LA PINTADA
Il y a une petite auberge au village de San Francisco, style refuge de montagne, très bien tenue, financée par l’Espagne comme on peut le lire sur le mur de la grande salle ; nous y passons une nuit, déjà partis dans cet autre monde qu’est la Sierra …
Génial la randonnée avec des ânes qui portent tout ! … ou presque tout : ils nous laissent le poids des ans !
Nous partons donc, avec Ricardo notre guide sur la mule, deux ânes, et nous derrière. Nous aurions pu prendre des mules, mais vus les précipices qui nous attendent et vu qu’elles n’en font qu’à leur tête , tout comme les ânes d’ailleurs , nous n’entrons pas dans le débat et choisissons la marche à pied. Rapidement nous reprenons aux ânes l’eau et le sac photos, ça c’est le poids de la liberté.
Après une heure de marche sur le plateau, à 1100 mètres d’altitude, entre les chèvres et les cactus nous entamons la descente vers l’arroyo de San Pablo.
Le sentier est tout en S, à chaque courbe le panorama est plus beau…
Arrivés en bas nous laissons les affaires et les bêtes à l’emplacement de notre campement pour continuer dans le fond du canyon , en suivant le lit de la rivière pendant une heure et demie.
Il fait bien chaud !
Quand on commence à voir un filet d’eau c’est qu’on approche des grottes : la Cueva de las Flechas et la Cueva La Pintada …
Dans cette fournaise des entrailles du monde une petite source jaillit des rochers, limpide, timide, imperturbable, elle coule à longueur d’année confirme Ricardo .Nos ancêtres le savaient , qui il y a 7000 ans s’installaient là et prenaient le temps de raconter leur vie sur les plafonds des cavernes.
Sur 150 mètres de long une cavalcade d’animaux et personnages géants .Peints en rouge noir et jaune sur le plafond d’une caverne en aplomb au-dessus de cette petite source.

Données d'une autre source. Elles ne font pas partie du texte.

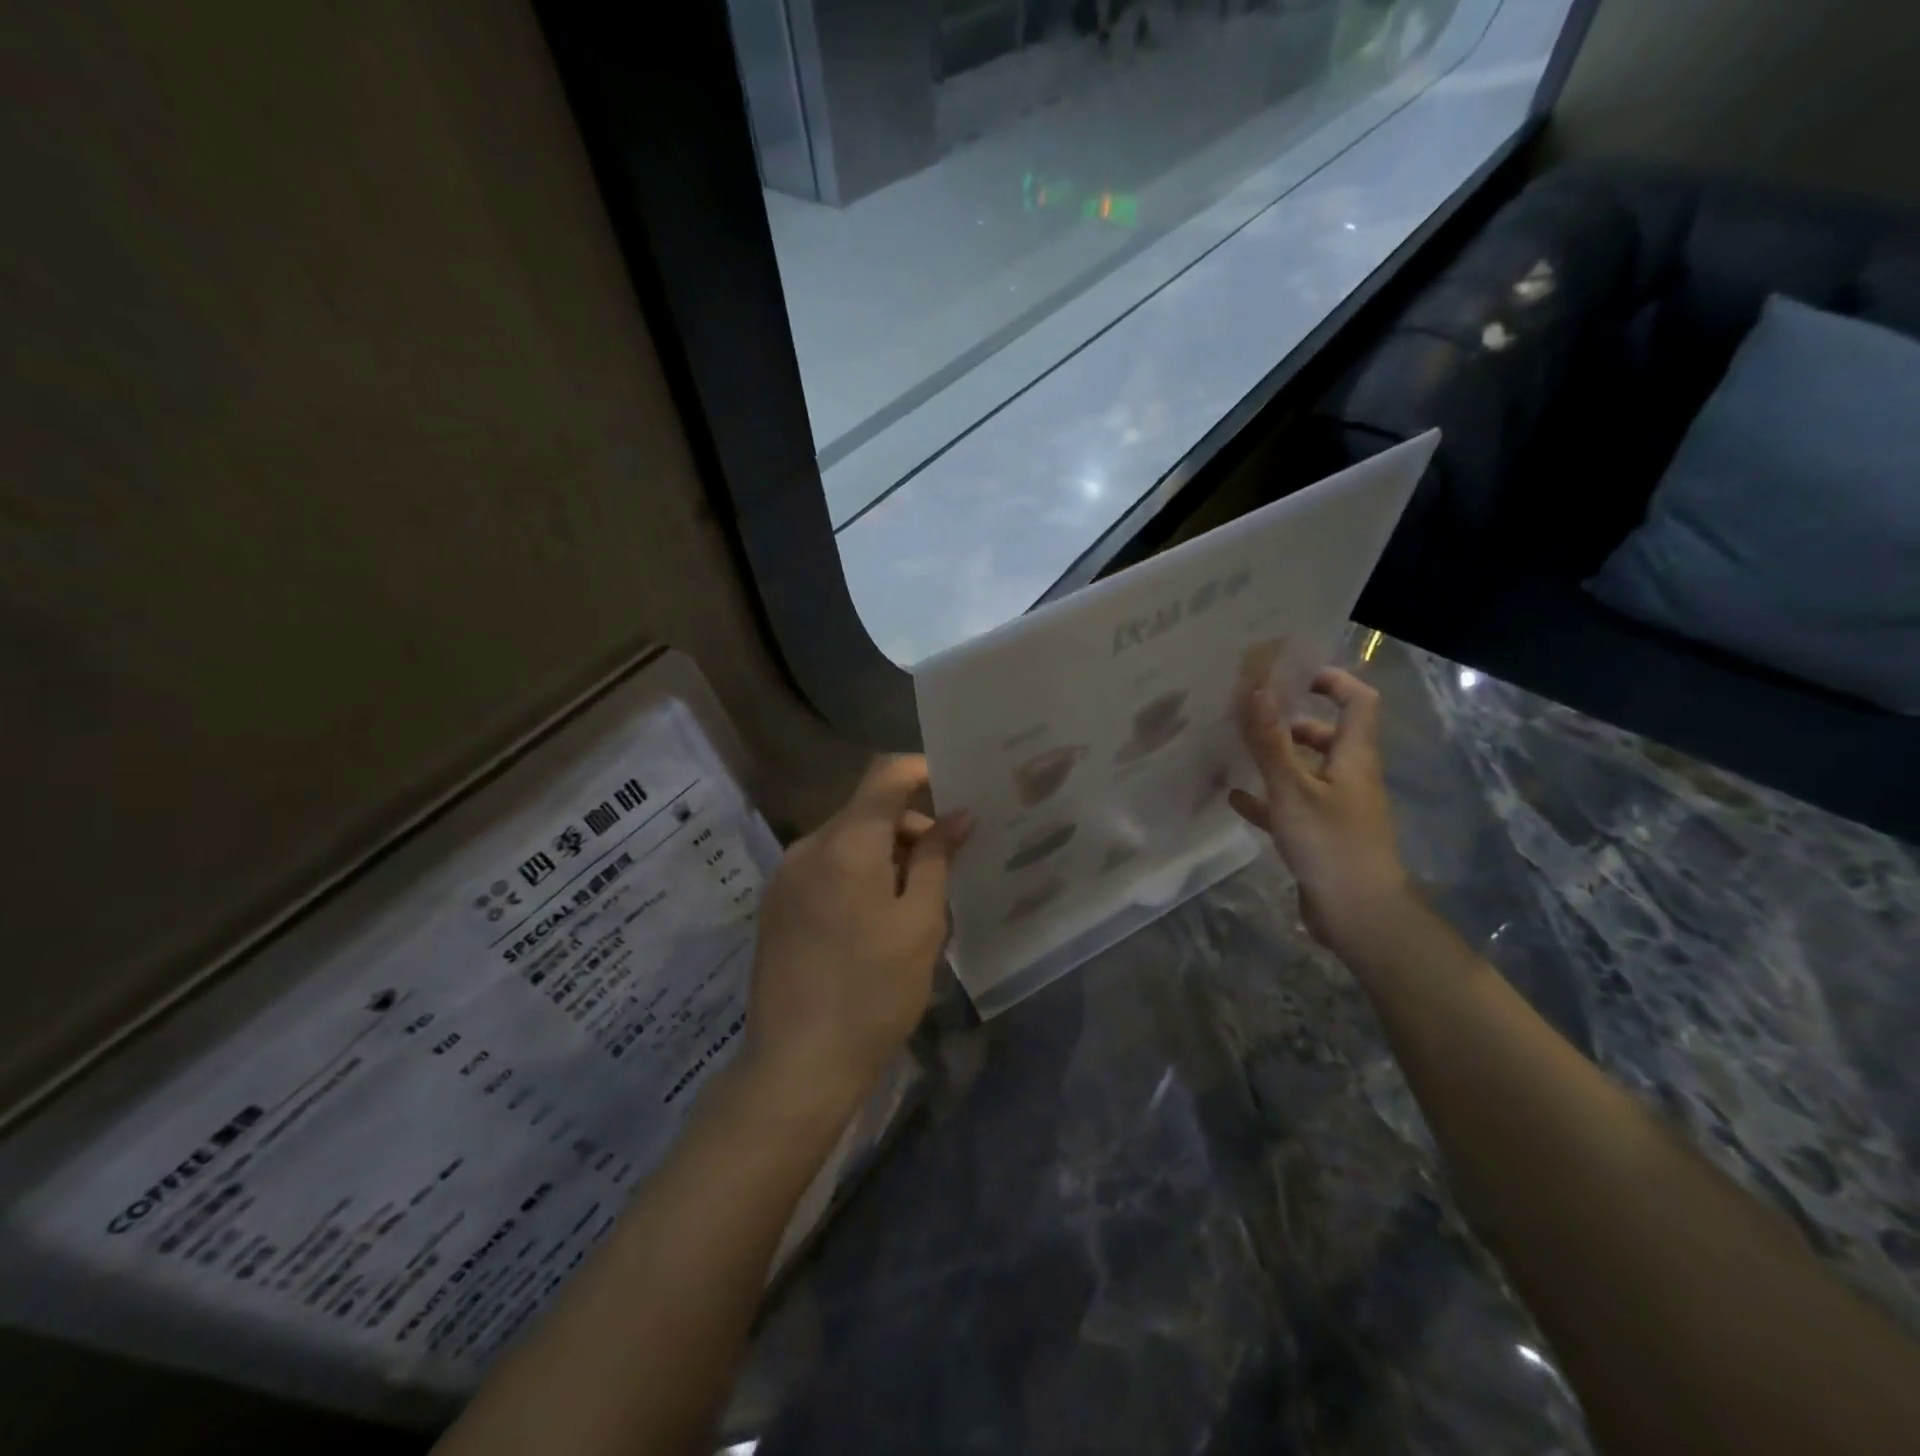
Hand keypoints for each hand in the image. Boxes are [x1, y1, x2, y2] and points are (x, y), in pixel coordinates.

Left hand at [742, 756, 972, 1118]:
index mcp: (846, 844)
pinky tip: (875, 919)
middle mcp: (808, 847)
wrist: (798, 1065)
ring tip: (915, 901)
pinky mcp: (775, 905)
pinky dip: (857, 873)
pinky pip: (824, 867)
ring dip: (884, 853)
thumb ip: (938, 859)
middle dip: (910, 825)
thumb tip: (958, 814)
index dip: (922, 769)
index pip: (885, 775)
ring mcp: (785, 876)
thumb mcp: (921, 924)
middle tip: (948, 865)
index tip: (957, 787)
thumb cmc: (874, 992)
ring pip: (845, 840)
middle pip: (866, 810)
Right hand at [1229, 667, 1409, 953]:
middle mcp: (1349, 776)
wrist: (1358, 914)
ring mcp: (1335, 808)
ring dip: (1275, 759)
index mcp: (1354, 757)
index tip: (1291, 674)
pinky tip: (1235, 799)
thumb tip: (1257, 689)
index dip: (1331, 680)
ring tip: (1235, 750)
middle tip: (1249, 714)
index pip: (1358, 701)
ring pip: (1305, 771)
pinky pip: (1290, 807)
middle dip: (1290, 721)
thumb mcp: (1293, 789)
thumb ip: (1271, 741)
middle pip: (1327, 735)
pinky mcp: (1320, 836)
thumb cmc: (1331, 844)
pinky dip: (1266, 799)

Un tel panorama devait inspirer la grandeur.
Pour qui pour quoi ? Le mystère de ces peintures reste entier. Art monumental qu’on appelle « El gran mural » et qu’on attribuait au peuple amérindien Guatchimi venu du Nord en leur donnant entre 2000 et 3000 ans d’âge. Ceci était vrai jusqu’en 2002, lorsque des études ont prouvé qu’elles remontaient à 7000 ans et plus. Le mystère continue !
D’autant plus qu’il y a des centaines de peintures rupestres à travers toute la Basse Californie ! Incroyablement conservées elles ont été inscrites au Patrimoine mondial de l’UNESCO en 1993.
Au XVIII° siècle les indiens Cochimis avaient bien révélé aux missionnaires l’existence de peintures faites par des géants qui auraient appartenu à un peuple ancien disparu…Peut-être disaient-ils cela parce que les peintures sont monumentales et haut perchées ?
Un ingénieur chimiste français , employé à la mine de Santa Rosalia, Léon Diguet fut le premier à explorer la Sierra en 1890 et à écrire sur ces peintures rupestres.
En 1962 on s’y intéresse à nouveau lorsque qu’un écrivain américain, Gardner, découvre la spectaculaire cave de La Pintada.
Toute la faune de la région est là : baleine, cerfs, coyotes, vautours, lièvres…Les hommes lèvent les bras : est-ce une danse ? un rite ? déjà le « haut les mains! » ??
Réalisées sur plusieurs époques, ces peintures préhistoriques montrent des techniques de dessin avancées, qui se perfectionnent avec le temps.
Superposition des sujets. Contours noir ou blanc. Dessin des sujets plus élaboré : cornes des cerfs.
On suppose que les artistes utilisaient des échaffaudages .
Comme aux Marquises on voit des trous dans la roche où on pilait et mélangeait les pigments ici d’origine minérale. On n’est pas loin du volcan Tres Virgines . Le noir provient de l’oxyde de manganèse, le blanc du gypse, le rouge et le jaune de l’oxyde de fer.
Retour vers notre campement à la fraîche.
Actuellement une famille vit sur l’ arroyo ( ruisseau) San Pablo , là où nous avons posé nos affaires. Ils élèvent des chèvres et cultivent des arbres fruitiers grâce à un système d’irrigation. Les deux fils nous apportent de l’eau et restent à bavarder avec Ricardo, dans un patois dur à comprendre. Du fond de notre tente nous entendons beaucoup de rires et d’histoires de mules. Puis le silence tombe au fond du canyon, la magie des lieux nous enveloppe tous.
Je n’ai même pas pensé à faire une photo de nous sous la tente pour mettre dans les annales familiales !
Au petit matin nous entamons bravement la remontée. On a encore la fraicheur de la nuit et une belle lumière.